Stored items from a collection:
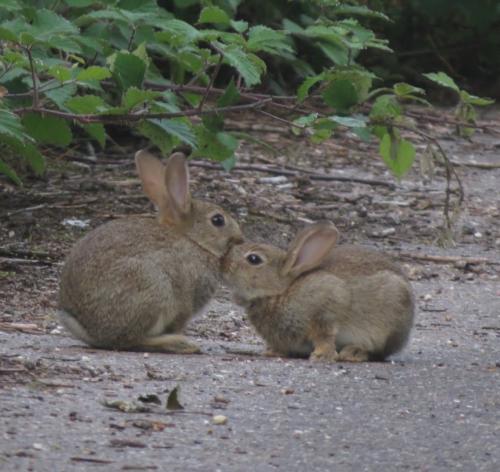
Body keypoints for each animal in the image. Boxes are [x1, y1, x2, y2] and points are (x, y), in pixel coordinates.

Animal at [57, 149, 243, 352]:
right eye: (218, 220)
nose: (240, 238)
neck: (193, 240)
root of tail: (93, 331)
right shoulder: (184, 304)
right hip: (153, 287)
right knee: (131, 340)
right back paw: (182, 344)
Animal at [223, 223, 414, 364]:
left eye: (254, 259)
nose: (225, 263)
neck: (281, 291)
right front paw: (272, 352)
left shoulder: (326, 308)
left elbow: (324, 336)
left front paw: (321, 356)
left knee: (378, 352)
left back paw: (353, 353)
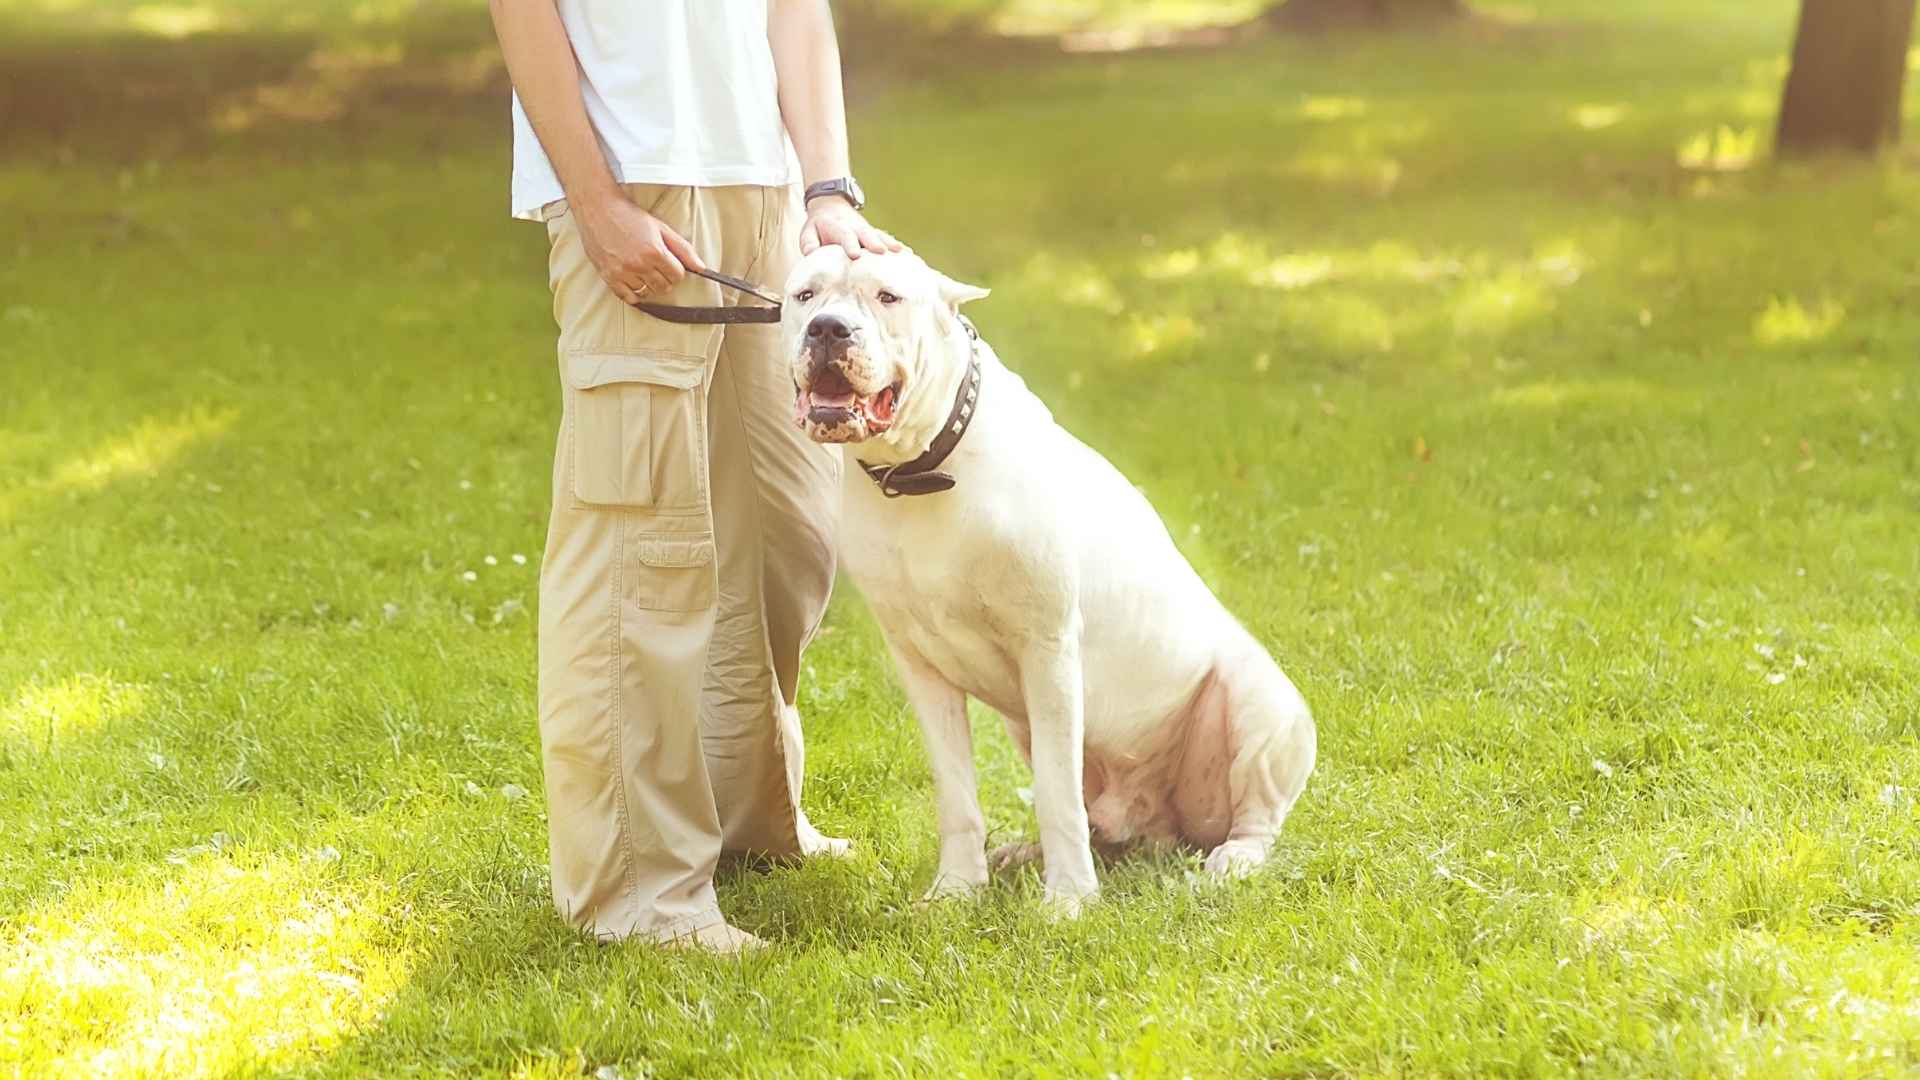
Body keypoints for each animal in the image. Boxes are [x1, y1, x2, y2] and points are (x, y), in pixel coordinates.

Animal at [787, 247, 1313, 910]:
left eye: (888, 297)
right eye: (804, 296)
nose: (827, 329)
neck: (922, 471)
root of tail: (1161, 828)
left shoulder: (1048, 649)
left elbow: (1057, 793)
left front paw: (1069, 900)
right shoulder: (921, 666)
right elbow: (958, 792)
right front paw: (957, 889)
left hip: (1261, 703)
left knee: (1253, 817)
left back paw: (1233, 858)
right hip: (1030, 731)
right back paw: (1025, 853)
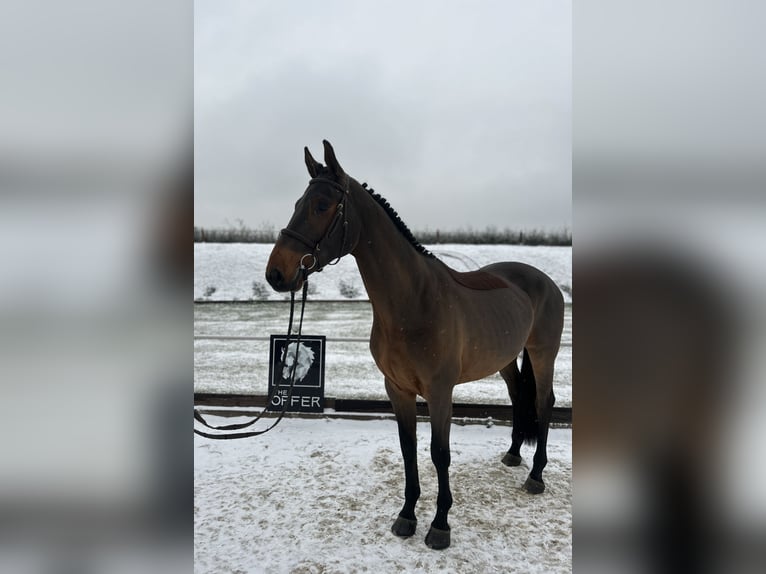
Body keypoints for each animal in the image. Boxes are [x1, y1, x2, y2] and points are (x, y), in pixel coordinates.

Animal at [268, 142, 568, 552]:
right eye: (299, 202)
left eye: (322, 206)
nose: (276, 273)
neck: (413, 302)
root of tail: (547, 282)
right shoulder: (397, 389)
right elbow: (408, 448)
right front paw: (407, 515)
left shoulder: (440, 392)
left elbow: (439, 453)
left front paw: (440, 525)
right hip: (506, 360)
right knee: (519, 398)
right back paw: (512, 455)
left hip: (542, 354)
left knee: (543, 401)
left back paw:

Your task
Print the data exactly as written, dropping any images it holds.

Exercise response
Body keypoints for each animal in the image. Boxes are [x1, y1, x2, y2] and points are (x, y), in pixel coordinates.

Animal at [57, 149, 243, 352]:
right eye: (218, 220)
nose: (240, 238)
neck: (193, 240)
root of tail: (93, 331)
right shoulder: (184, 304)
right hip: (153, 287)
right knee: (131, 340)
right back paw: (182, 344)
Animal at [223, 223, 414, 364]:
left eye: (254, 259)
nose: (225, 263)
neck: (281, 291)
right front paw: (272, 352)
left shoulder: (326, 308)
left elbow: (324, 336)
left front paw: (321, 356)
left knee: (378, 352)
left back paw: (353, 353)
Body keypoints for each animal in the image. Boxes are [x1, y1, x2, y2] and points are (x, y), in pixel coordinates.

Animal at [787, 247, 1313, 910]:
left eye: (888, 297)
right eye: (804, 296)
nose: (827, 329)
neck: (922, 471)
root of tail: (1161, 828)
left shoulder: (1048, 649)
left elbow: (1057, 793)
left front paw: (1069, 900)
right shoulder: (921, 666)
right elbow: (958, 792)
right front paw: (957, 889)
left hip: (1261, 703)
left knee: (1253, 817)
left back paw: (1233, 858)
right hip: (1030, 731)
right back paw: (1025, 853)
Body keypoints for each animal in the image. Boxes are [x1, y1, x2, y2] and points are (x, y), in pixel coordinates.

Animal at [268, 142, 568, 552]:
right eye: (299, 202)
left eye: (322, 206)
nose: (276, 273)
neck: (413, 302)
root of tail: (547, 282)
right shoulder: (397, 389)
right elbow: (408, 448)
right front paw: (407, 515)
left shoulder: (440, 392)
left elbow: (439, 453)
left front paw: (440, 525)
right hip: (506, 360)
right knee: (519, 398)
right back paw: (512, 455)
left hip: (542, 354)
left knee: (543, 401)
left back paw:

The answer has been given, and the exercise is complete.